**TRY IT:**
Substitute "integrated" for "coordinated" in the stretch of the SB 326 summary below from "SB 326 establishes" through "recommendations publicly available.", and give that stretch again.

**SOURCE EXTRACT:**
SB 326 establishes the California Wildfire Mitigation Strategic Planning Act to produce three coordinated planning products — a Wildfire Risk Mitigation Planning Framework, a Wildfire Risk Baseline and Forecast, and an annually updated Wildfire Mitigation Scenarios Report — designed to make wildfire investments comparable, targetable, and quantitatively evaluated. The bill requires the Office of the State Fire Marshal’s Deputy Director of Community Wildfire Preparedness and Mitigation to prepare these products in consultation with the state hazard mitigation officer, contract with private quantitative‑modeling experts, and make analytical baselines and recommendations publicly available.
The bill also changes implementation rules on defensible space and ember‑resistant 'zone zero' measures: it conditions state grant funding on local adoption of zone zero ordinances, provides time‑limited grants for local inspector positions to accelerate early compliance, and directs the State Fire Marshal to propose expanding fire protection building standards to apply to the reconstruction of buildings destroyed in future wildfires. Those changes aim to couple centralized risk analysis with local execution — but they also create new compliance triggers and resource dependencies for local governments and property owners.

**EXTRACTED INFORMATION:**

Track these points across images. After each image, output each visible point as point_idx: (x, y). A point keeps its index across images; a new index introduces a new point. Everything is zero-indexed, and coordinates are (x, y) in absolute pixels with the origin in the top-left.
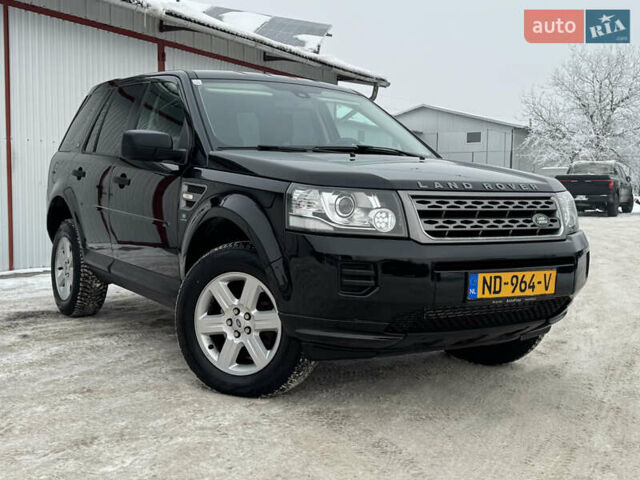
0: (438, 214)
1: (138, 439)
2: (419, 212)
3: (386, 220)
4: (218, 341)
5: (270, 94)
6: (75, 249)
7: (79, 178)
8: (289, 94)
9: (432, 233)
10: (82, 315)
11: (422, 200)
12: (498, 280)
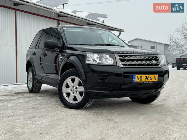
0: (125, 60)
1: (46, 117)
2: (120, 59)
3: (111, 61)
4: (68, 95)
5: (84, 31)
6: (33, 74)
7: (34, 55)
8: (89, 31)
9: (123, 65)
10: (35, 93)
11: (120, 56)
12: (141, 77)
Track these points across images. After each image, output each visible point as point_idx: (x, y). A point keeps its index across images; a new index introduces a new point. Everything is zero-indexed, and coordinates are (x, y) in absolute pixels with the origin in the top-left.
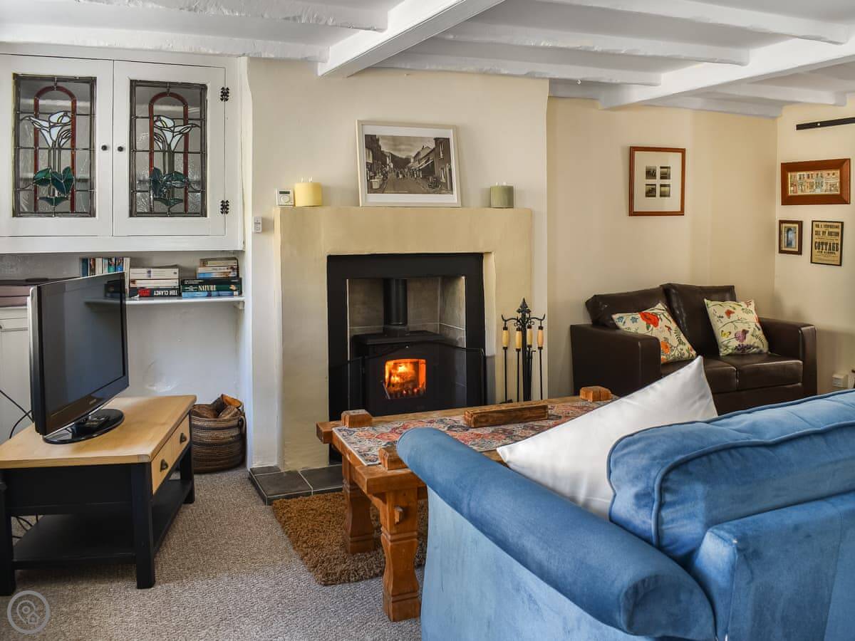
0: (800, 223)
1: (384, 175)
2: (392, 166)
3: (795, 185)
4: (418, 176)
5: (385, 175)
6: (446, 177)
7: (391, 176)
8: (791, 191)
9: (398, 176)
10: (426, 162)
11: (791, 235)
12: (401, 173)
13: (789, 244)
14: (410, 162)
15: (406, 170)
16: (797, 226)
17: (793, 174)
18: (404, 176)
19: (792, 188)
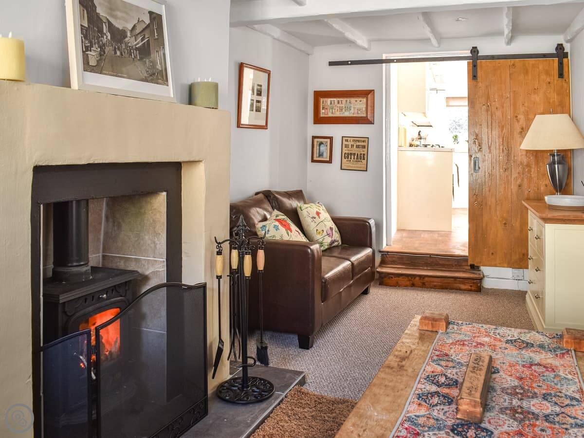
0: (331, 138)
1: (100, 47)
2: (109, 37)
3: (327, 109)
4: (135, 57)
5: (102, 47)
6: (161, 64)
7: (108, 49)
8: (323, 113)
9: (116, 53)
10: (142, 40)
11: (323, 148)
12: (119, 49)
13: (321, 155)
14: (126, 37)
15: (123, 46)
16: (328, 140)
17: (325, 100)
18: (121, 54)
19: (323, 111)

==

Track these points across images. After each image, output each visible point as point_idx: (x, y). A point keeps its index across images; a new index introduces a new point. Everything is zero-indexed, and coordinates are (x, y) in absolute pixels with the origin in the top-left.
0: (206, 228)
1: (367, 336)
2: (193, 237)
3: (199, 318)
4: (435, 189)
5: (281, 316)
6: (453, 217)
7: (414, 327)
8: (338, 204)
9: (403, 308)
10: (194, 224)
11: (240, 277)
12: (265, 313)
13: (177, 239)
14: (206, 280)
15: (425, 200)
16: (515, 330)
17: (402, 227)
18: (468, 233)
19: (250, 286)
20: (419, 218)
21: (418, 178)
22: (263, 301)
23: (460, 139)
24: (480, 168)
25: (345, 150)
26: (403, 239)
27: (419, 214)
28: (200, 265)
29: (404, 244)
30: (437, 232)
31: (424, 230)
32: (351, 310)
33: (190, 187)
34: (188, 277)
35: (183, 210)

--

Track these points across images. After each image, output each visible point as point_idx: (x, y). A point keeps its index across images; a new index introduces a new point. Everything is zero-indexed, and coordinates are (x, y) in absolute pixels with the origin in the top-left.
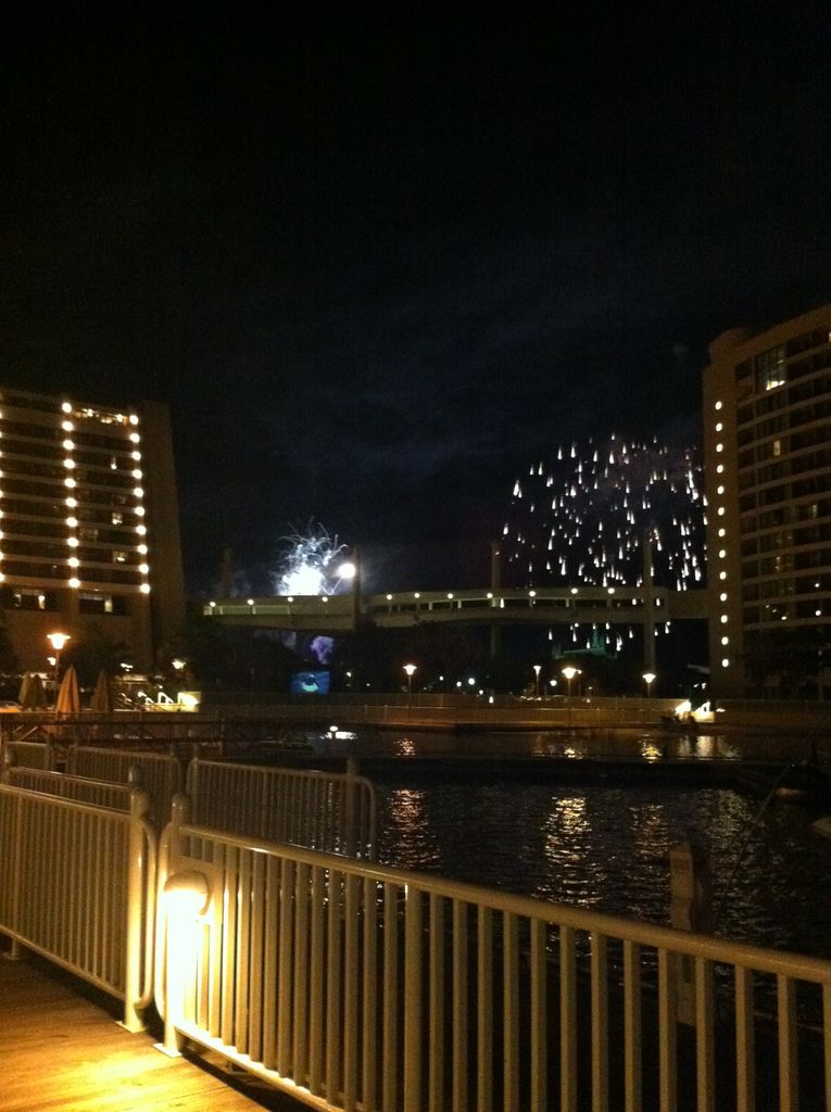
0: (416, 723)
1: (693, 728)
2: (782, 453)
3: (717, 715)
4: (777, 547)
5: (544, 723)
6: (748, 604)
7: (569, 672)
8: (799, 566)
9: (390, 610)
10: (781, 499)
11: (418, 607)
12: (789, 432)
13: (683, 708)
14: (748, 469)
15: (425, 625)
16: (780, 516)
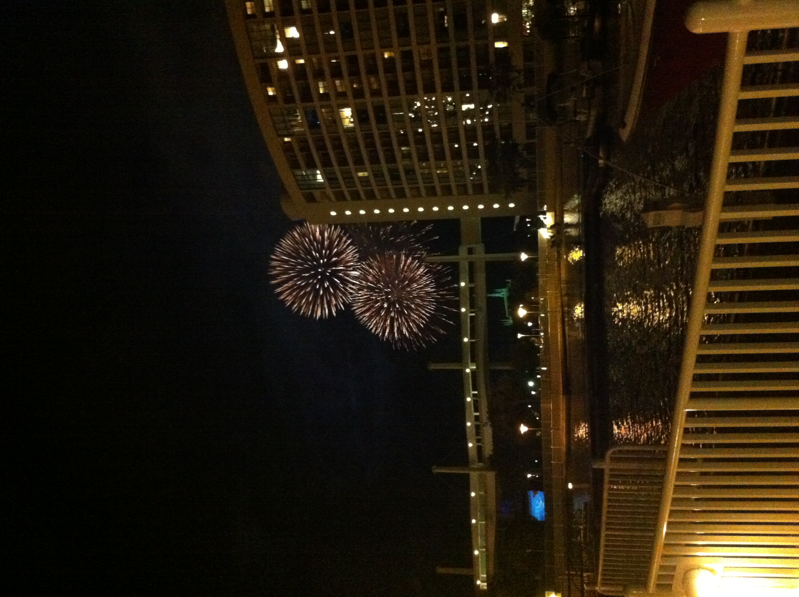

**EXERCISE ANSWER:**
SB 326 establishes the California Wildfire Mitigation Strategic Planning Act to produce three integrated planning products — a Wildfire Risk Mitigation Planning Framework, a Wildfire Risk Baseline and Forecast, and an annually updated Wildfire Mitigation Scenarios Report — designed to make wildfire investments comparable, targetable, and quantitatively evaluated. The bill requires the Office of the State Fire Marshal’s Deputy Director of Community Wildfire Preparedness and Mitigation to prepare these products in consultation with the state hazard mitigation officer, contract with private quantitative‑modeling experts, and make analytical baselines and recommendations publicly available.